Circunstancialmente, mais do que a efeméride atinente a este Comité, Francisco evoca o centenário de um facto histórico que abalou o mundo inteiro, pela utilização massiva dos meios bélicos, pelo grande número de vítimas e pela crise transcontinental a que deu origem, a Primeira Guerra Mundial.

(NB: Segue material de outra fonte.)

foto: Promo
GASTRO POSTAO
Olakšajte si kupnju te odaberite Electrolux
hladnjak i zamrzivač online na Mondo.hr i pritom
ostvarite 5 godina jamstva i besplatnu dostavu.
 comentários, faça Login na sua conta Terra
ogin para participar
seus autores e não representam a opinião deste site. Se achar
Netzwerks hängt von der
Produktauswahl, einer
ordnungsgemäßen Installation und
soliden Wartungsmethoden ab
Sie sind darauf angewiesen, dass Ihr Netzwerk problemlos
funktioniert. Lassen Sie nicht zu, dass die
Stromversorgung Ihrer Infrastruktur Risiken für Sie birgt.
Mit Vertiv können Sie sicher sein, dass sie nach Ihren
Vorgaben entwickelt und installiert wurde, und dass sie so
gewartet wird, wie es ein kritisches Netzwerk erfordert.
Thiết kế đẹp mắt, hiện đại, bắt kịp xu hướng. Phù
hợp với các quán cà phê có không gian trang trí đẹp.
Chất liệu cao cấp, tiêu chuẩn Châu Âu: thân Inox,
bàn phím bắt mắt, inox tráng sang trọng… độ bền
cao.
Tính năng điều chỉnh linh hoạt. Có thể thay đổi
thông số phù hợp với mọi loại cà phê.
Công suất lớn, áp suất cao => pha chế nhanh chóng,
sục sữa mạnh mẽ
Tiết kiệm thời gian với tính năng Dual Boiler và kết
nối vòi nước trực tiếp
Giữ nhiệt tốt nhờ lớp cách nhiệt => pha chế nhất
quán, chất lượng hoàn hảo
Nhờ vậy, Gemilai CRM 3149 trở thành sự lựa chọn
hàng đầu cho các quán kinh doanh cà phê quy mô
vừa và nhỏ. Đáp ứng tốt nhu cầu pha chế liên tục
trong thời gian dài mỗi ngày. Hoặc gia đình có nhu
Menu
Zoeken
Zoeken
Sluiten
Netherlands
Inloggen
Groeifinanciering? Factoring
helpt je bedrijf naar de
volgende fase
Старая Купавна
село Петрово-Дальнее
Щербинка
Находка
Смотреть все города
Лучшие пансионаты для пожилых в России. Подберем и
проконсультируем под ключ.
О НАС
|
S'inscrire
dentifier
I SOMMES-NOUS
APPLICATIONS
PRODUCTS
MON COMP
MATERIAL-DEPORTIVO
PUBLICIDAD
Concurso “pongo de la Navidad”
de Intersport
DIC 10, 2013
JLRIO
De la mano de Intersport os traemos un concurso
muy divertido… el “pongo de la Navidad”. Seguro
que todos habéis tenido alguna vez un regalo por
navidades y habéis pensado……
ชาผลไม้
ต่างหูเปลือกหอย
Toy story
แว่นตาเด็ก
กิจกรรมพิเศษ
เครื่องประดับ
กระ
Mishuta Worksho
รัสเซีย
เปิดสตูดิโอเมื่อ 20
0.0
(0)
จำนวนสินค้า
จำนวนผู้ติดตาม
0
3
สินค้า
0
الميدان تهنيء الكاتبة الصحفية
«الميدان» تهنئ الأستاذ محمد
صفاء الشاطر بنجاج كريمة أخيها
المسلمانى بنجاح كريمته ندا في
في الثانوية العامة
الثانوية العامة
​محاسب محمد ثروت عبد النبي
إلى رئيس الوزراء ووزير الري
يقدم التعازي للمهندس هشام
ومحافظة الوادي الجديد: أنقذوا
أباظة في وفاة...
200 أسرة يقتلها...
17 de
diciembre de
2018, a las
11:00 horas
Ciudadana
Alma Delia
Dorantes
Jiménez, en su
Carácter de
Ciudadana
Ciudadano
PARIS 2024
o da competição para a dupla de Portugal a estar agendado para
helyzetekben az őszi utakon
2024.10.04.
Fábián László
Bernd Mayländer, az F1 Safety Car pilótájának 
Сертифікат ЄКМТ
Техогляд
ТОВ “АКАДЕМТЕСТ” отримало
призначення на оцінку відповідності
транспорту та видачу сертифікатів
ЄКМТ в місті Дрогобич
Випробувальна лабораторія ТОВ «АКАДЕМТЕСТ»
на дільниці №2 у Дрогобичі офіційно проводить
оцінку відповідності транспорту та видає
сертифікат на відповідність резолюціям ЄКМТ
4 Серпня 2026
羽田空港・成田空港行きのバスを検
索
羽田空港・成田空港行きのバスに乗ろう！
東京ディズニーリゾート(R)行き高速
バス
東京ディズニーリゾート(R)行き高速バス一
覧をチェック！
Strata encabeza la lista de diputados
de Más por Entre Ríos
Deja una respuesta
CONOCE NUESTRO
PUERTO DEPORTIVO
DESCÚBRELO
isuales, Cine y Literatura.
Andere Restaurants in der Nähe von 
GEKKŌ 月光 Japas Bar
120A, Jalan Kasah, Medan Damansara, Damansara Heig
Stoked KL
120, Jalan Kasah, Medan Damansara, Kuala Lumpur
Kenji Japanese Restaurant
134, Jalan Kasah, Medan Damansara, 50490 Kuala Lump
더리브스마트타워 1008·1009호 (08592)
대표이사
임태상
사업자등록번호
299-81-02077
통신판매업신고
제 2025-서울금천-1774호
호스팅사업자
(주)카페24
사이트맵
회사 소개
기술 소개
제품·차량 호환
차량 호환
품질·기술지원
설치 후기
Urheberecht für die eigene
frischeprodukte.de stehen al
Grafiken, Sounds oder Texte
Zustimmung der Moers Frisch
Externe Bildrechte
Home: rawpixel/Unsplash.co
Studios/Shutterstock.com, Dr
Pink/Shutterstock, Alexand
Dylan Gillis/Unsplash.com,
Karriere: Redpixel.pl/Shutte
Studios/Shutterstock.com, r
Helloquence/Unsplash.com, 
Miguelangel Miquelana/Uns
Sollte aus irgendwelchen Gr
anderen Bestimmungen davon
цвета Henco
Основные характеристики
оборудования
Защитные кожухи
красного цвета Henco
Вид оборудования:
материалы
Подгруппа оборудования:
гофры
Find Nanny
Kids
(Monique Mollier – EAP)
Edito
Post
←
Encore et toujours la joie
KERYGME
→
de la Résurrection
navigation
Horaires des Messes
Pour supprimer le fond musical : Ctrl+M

Neste sentido, salientou a importância da sua participação no encontro internacional pelo centenário da I Guerra Mundial, durante o qual os seus membros vão refletir sobre “as recentes descobertas de pesquisa, com especial destaque para as iniciativas diplomáticas e humanitárias da Santa Sé, durante aquele trágico conflito”.
O Papa terminou o seu discurso aos membros do Pontifício Comité das Ciências Históricas, do qual também faz parte a vice-reitora da Universidade do Porto, Maria de Lurdes Correia Fernandes, desejando-lhes um “profícuo aprofundamento dos seus estudos” e encorajando-os a continuar, “com entusiasmo na procura e no serviço da verdade”.

Em suma, a História, em razão do seu trabalho de investigação e crítica, assume-se como servidora da Humanidade e, consequentemente, a Igreja, em face da verdade histórica posta a nu, pode e deve “reperspetivar” a sua caminhada perante os seus membros e perante o mundo. A formulação da História, assente na objetividade, quanto possível, que espelhe a verdade, exercerá o papel de consciência crítica ratificando as opções positivas e censurando as opções negativas e fornecendo pistas sadias de melhoria. Isto vale para a Igreja como para os Estados e para as diversas organizações. Por outro lado, se os historiadores souberem apresentar de forma correta as diversas tendências da marcha da humanidade aqui e agora, a Igreja ficará mais capacitada para ler os sinais dos tempos; e, a partir dessa leitura, pode construir a estratégia do seu esforço por servir melhor a Deus e ao homem.